◆ **ИСХОДНЫЙ ТЕКСТ**
Добавлю, что и ошибиться в Копченове было просто невозможно. И потому все и состоялось именно так, как задумывалось и как должно было произойти. Обновленное первое звено отыграло в таком составе более четырех сезонов. "Отметилось", выражаясь на современном сленге, и во второй сборной СССР. А еще - вне всякого сомнения - осталось в памяти ленинградских любителей хоккея как достойное сочетание работоспособности, мастерства и преданности хоккею, что, откровенно говоря, случается не столь уж часто.
- Ты знаешь, я как-то не отдавал себе отчета в том, что старше своих партнеров, - сказал мне недавно Дима.- Просто как капитан обязан был в чем-то служить им примером. Особой техникой, честно сказать, я не отличался, а вот в борьбе мог дать москвичам фору. Именно это мое качество и использовал Пучков. И это естественно. С увеличением же объема работы, да еще на фоне усталости, технические приемы давались еще тяжелее. Отсюда и "невезение" мое в забивании. Зато "дорогие мои москвичи" могли, казалось, все. Панюхин был целеустремлен на чужие ворота, не боялся никого из вратарей. А Глазову достаточно было любого "пятачка", чтобы, как говорят, "на голом месте раздеть" любого защитника. Правда, Юра играл иной раз с ленцой. Ты как карась, говорил я ему, шайбу забросишь, а потом - на дно и "лежишь в тине".
- Дима Копченов вкалывал как черт - это мнение Юрия Глазова. - Ни я, ни Валька так не умели, и потому по отдаче игра с ним не имела для нас равных.
- Дима - боец до мозга костей, честнейший парень, - говорил мне когда-то Панюхин. - Ему бы чуть больше технички - цены б ему не было.
- Когда нам дали Копченова, - продолжал Палыч, - мы подтрунивали над ним: дескать, мы тебя в люди вывели, учись, Чалый, пока мы здесь. А ведь он был старше нас, и очень скоро мы осознали, что он-то как раз и есть наш настоящий вожак.
В молодости, неоднократно присутствуя на тренировках или в раздевалке СКА после матчей, я как-то не вслушивался в смысловые тонкости взаимных пикировок, шутовских и абсолютно беззлобных. Зато теперь не поленился открыть ожеговский "Словарь русского языка". Я знал, конечно, что "чалый" - масть лошади, а "чернорабочего" в хоккее нередко именуют "рабочей лошадкой". Однако точность давней дружеской клички до конца оценил только сейчас. Оказалось, что "чалый" - это с белыми вкраплениями в основной окрас. А в плотном димином "ежике" жгучего брюнета уже тогда явственно поблескивали "серебряные ниточки", хотя ему едва перевалило за тридцать.
Не счесть моментов, в которых не только люди, близко знающие Копченова, но и болельщики, как говорится, с трибун легко могли убедиться в том, что он - настоящий вожак. Приведу пример, вне всякого сомнения не очень серьезный, но зато позволяющий лишний раз осознать, что для настоящего лидера мелочей в служении делу быть не может.

◆ **ЗАДАНИЕ**
Перепишите отрывок текста о Копченове от «В молодости, неоднократно» до «перевалило за тридцать.», заменив «брюнета» на «шатена».

◆ **ВЫДЕРЖКИ ИЗ ЗАПИСЕЙ**

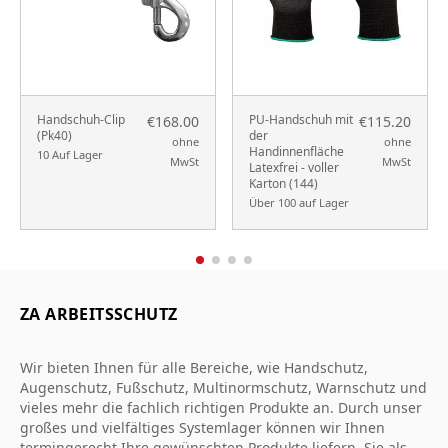
Handschuh-Clip
PU-Handschuh mit
€168.00
€115.20
(Pk40)
der
ohne
ohne
Handinnenfläche
10 Auf Lager
MwSt
MwSt
Latexfrei - voller
Karton (144)
Über 100 auf Lager
ZA ARBEITSSCHUTZ
Wir bieten Ihnen für alle Bereiche, wie Handschutz,
Augenschutz, Fußschutz, Multinormschutz, Warnschutz und
vieles mehr die fachlich richtigen Produkte an. Durch unser
großes und vielfältiges Systemlager können wir Ihnen
termingerecht Ihre gewünschten Produkte liefern. Sie als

◆ **ОТВЕТ К ЗАДАНИЮ**
В молодости, неоднократно присутствуя на тренировках или в раздевалке СКА после матчей, я как-то не вслушивался в смысловые тонкости взаимных пикировок, шутовских и абсолютно беззлобных. Зато теперь не поленился открыть ожеговский "Словарь русского языка". Я знал, конечно, что "чалый" - масть лошади, а "чернорабочего" в хоккее нередко именуют "рабочей лошадкой". Однако точность давней дружеской клички до конца оценил только сейчас. Оказалось, что "чалый" - это с белыми вкраплениями в основной окрас. А в плотном димином "ежике" жгучего шатена уже тогда явственно поблескивали "серебряные ниточки", хотя ему едва перевалило за тридцать.